Je ne me suis jamais inquiétée lors de prendre l'avion, il s'agit toujours plutôt d'une aventure. Il ne sert à rien d'avoir peur d'un engin aussi grand et aussi puissant lorsqu'on est à l'intérieur. 

Je me disais chaque fois qu'il n'y avait que deux options: j'arriverais chez moi ou pas du tout. Les deux cas étaient bons, car si je ne rentrais plus chez moi je me disais que je serais morte. Et une fois morte il n'y avait rien à craindre. Le problème serait pour les autres, mais je ne serais même pas là pour voir leur douleur. C'est égoïste, je le reconnais, mais lorsqu'il s'agit d'éviter d'avoir peur presque tout exercice mental est bon.

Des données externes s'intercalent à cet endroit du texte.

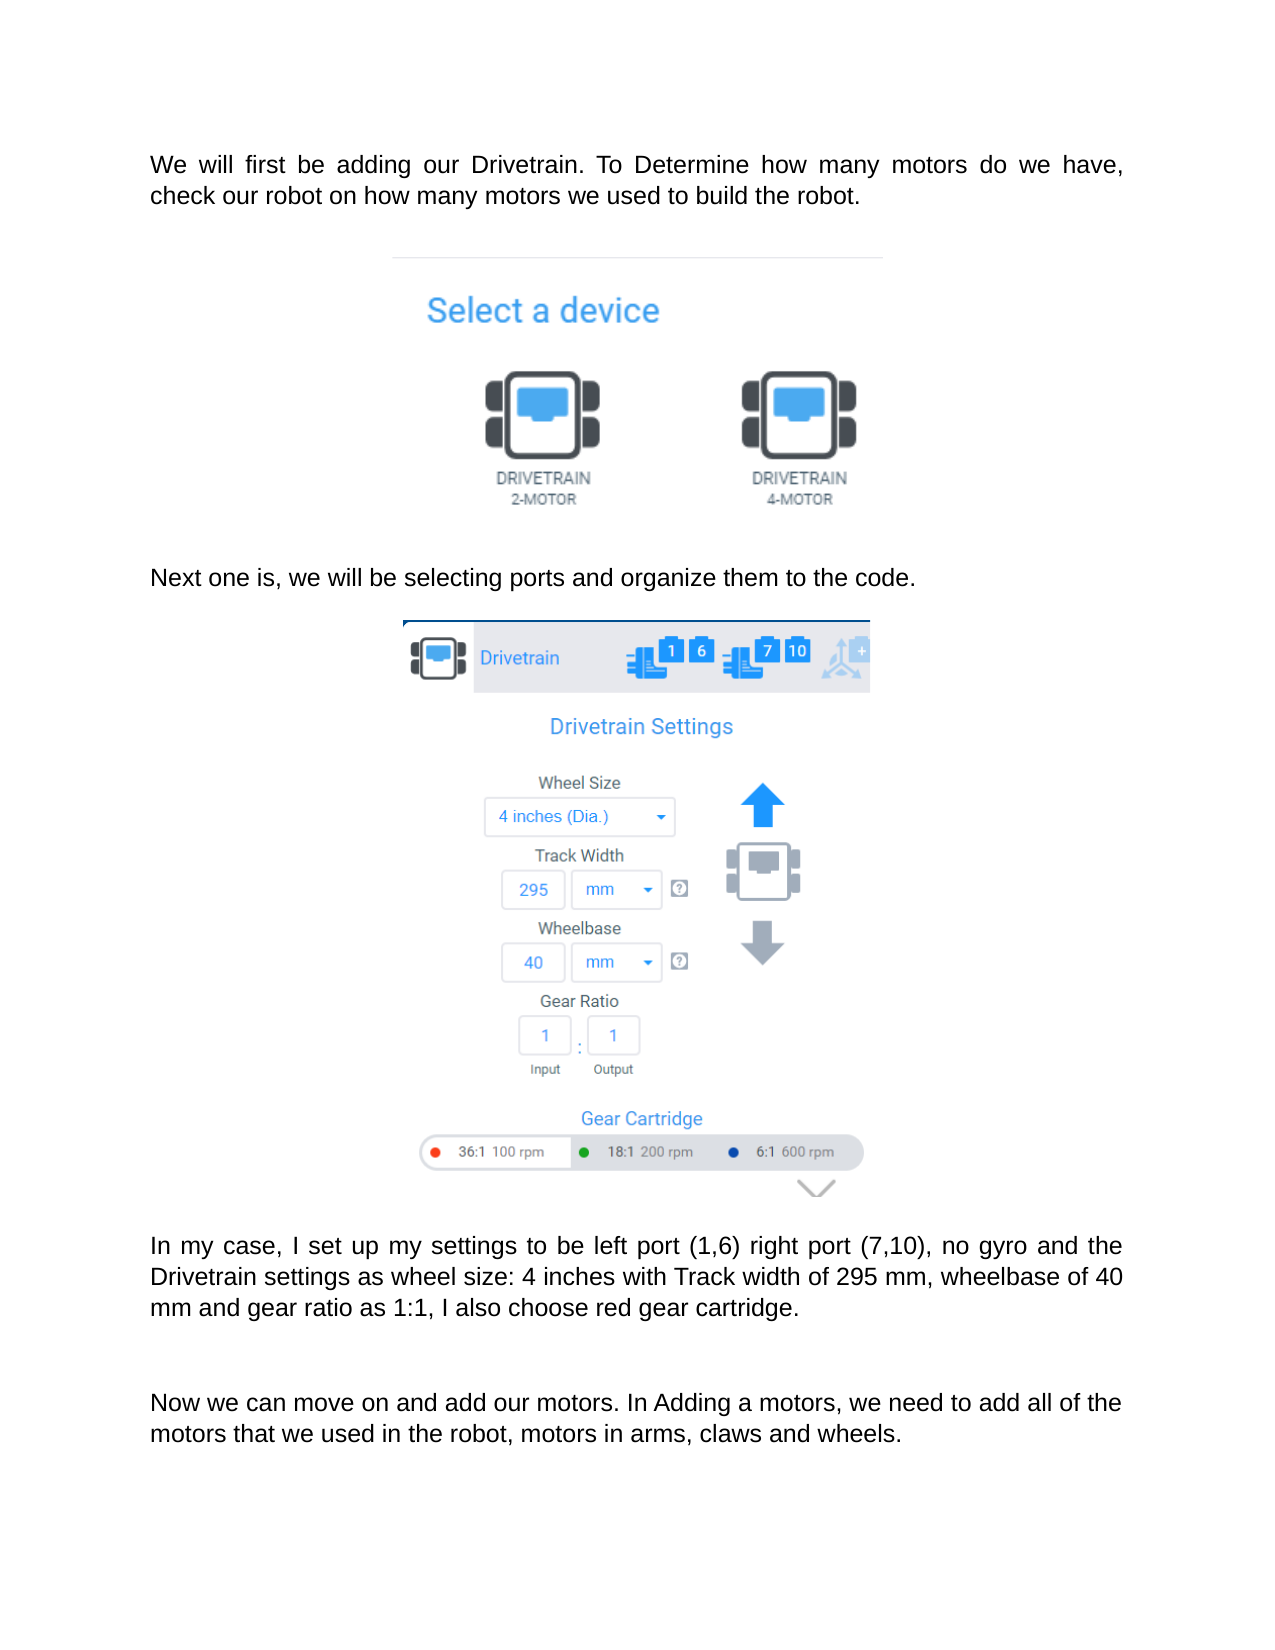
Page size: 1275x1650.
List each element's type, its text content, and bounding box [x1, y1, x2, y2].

text Next one is, we will be selecting ports and organize them to the code. [150, 563, 1125, 591]
text In my case, I set up my settings to be left port (1,6) right port (7,10), no gyro and the Drivetrain settings as wheel size: 4 inches with Track width of 295 mm, wheelbase of 40 mm and gear ratio as 1:1, I also choose red gear cartridge. [150, 1231, 1125, 1321]
picture [403, 620, 871, 1197]
text We will first be adding our Drivetrain. To Determine how many motors do we have, check our robot on how many motors we used to build the robot. [150, 150, 1125, 210]
picture [392, 257, 883, 530]
text Now we can move on and add our motors. In Adding a motors, we need to add all of the motors that we used in the robot, motors in arms, claws and wheels. [150, 1388, 1125, 1448]
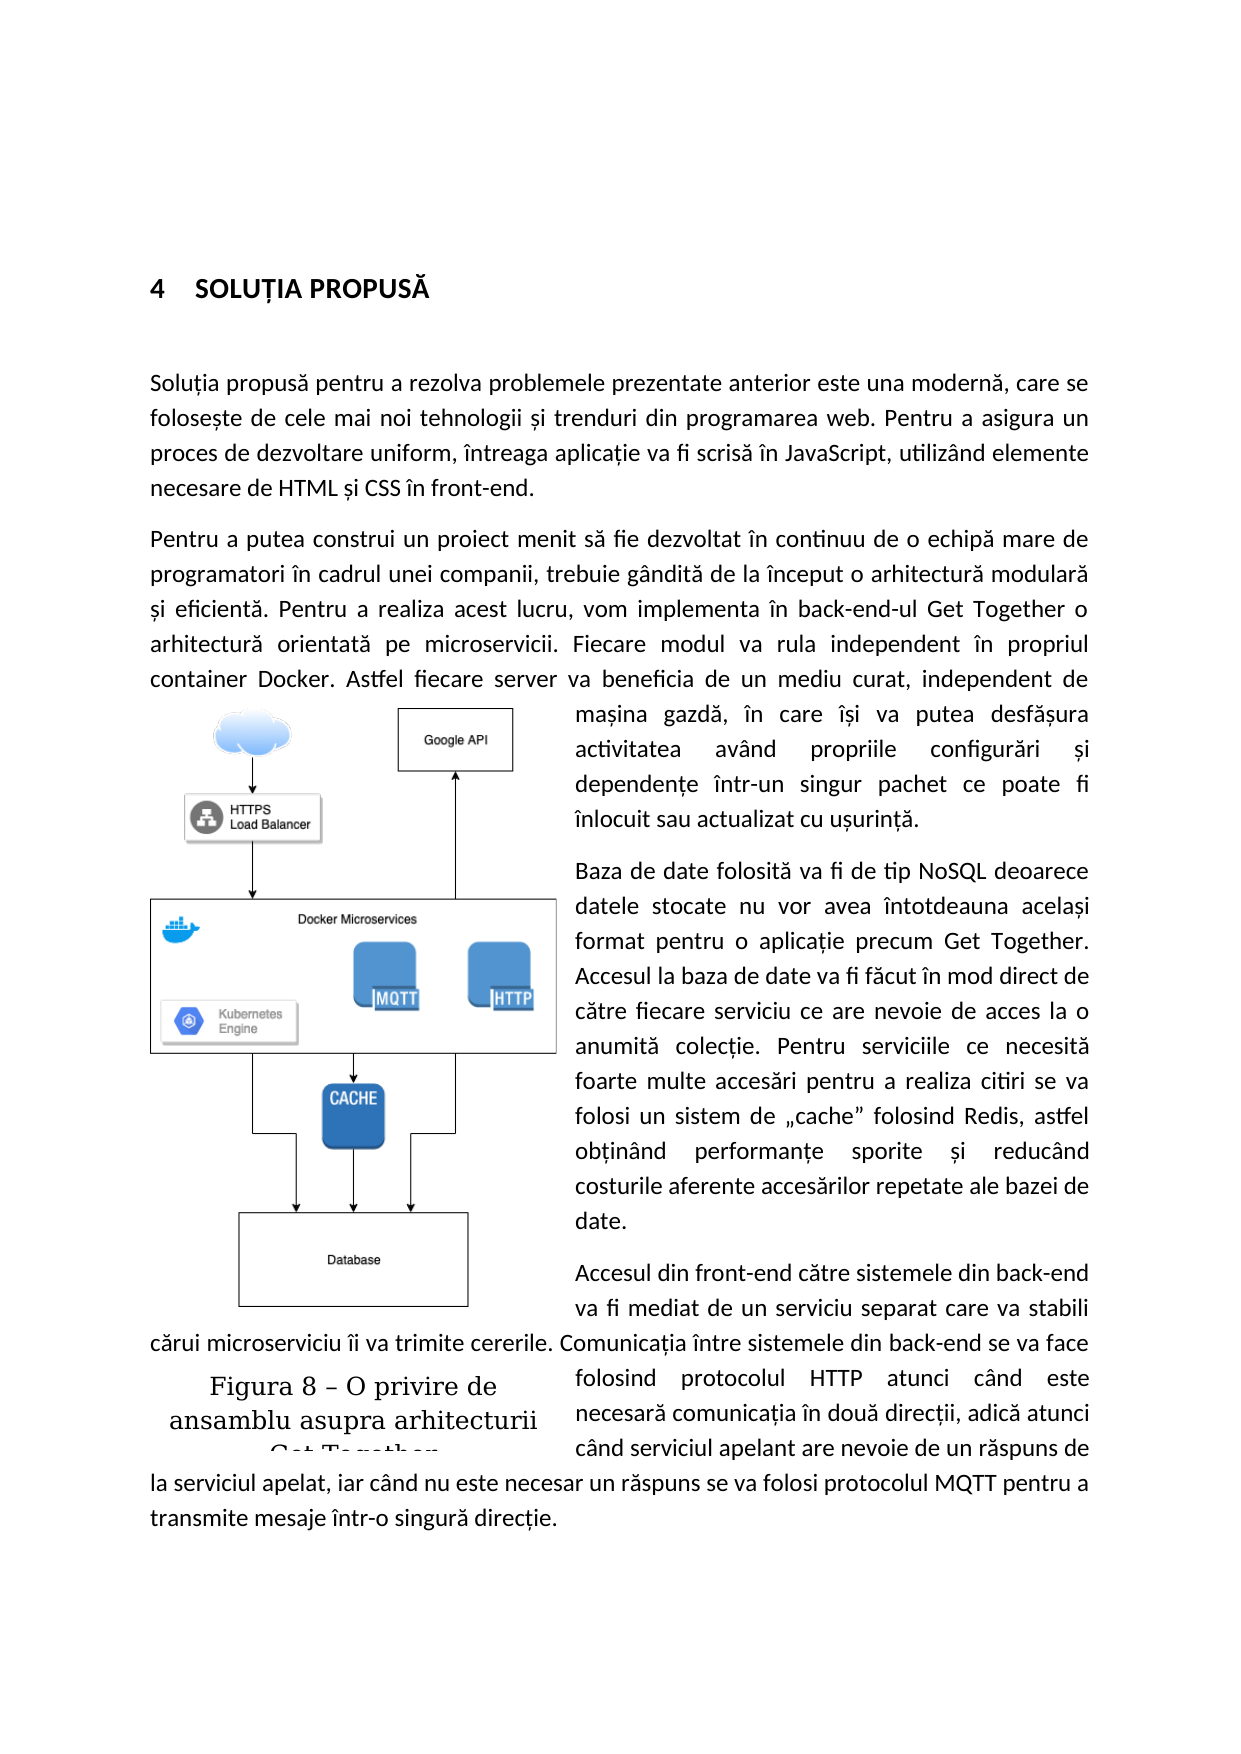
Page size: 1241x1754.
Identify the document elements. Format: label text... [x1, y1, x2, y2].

text Soluția propusă pentru a rezolva problemele prezentate anterior este una modernă, care se folosește de cele mai noi tehnologii și trenduri din programarea web. Pentru a asigura un proces de dezvoltare uniform, întreaga aplicație va fi scrisă în JavaScript, utilizând elemente necesare de HTML și CSS în front-end. [150, 367, 1090, 502]
text Accesul din front-end către sistemele din back-end va fi mediat de un serviciu separat care va stabili cărui microserviciu îi va trimite cererile. Comunicația între sistemele din back-end se va face folosind protocolul HTTP atunci când este necesară comunicația în două direcții, adică atunci când serviciul apelant are nevoie de un răspuns de la serviciul apelat, iar când nu este necesar un răspuns se va folosi protocolul MQTT pentru a transmite mesaje într-o singură direcție. [150, 1257, 1090, 1532]
text Pentru a putea construi un proiect menit să fie dezvoltat în continuu de o echipă mare de programatori în cadrul unei companii, trebuie gândită de la început o arhitectură modulară și eficientă. Pentru a realiza acest lucru, vom implementa în back-end-ul Get Together o arhitectură orientată pe microservicii. Fiecare modul va rula independent în propriul container Docker. Astfel fiecare server va beneficia de un mediu curat, independent de mașina gazdă, în care își va putea desfășura activitatea având propriile configurări și dependențe într-un singur pachet ce poate fi înlocuit sau actualizat cu ușurință. [150, 523, 1090, 834]
picture [150, 708, 557, 1307]
text Baza de date folosită va fi de tip NoSQL deoarece datele stocate nu vor avea întotdeauna același format pentru o aplicație precum Get Together. Accesul la baza de date va fi făcut în mod direct de către fiecare serviciu ce are nevoie de acces la o anumită colecție. Pentru serviciile ce necesită foarte multe accesări pentru a realiza citiri se va folosi un sistem de „cache” folosind Redis, astfel obținând performanțe sporite și reducând costurile aferente accesărilor repetate ale bazei de date. [557, 855, 1090, 1236]
subtitle Soluția Propusă [150, 270, 1090, 306]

Mais j'étais naïve, je n'ai jamais pensé que cela pouvait arriver aux autres, aux personnes que j'aimais. C'était bien plus facile penser que ça pouvait m'arriver qu'à moi, comme ça je n'avais pas à craindre. J'aurais donné ma vie sept fois avant de voir quelqu'un disparaitre et de souffrir sa perte. J'ai vu, sans tout à fait comprendre, que certaines peurs surgissent plutôt du fait que l'on ne peut tolérer voir qui on aime se faire mal. Et que même lorsqu’on n’avait pas peur de nous faire mal, la souffrance chez l'autre nous blessait. 

Toute légèreté est impossible maintenant, le temps passe et ma conscience grandit. La peur de tout perdre est parfois insurmontable, elle saisit tout mon corps et me laisse voir à quel point je suis petite. Ce sont les autres qui sont énormes, ils ocupent toute la place de cet univers et de tout autre univers. 

Mais tout va bien, puisque j'ai tout imaginé, puisque je fais des cauchemars les yeux ouverts. J'ai tout absolument tout imaginé et pourtant je l'ai senti.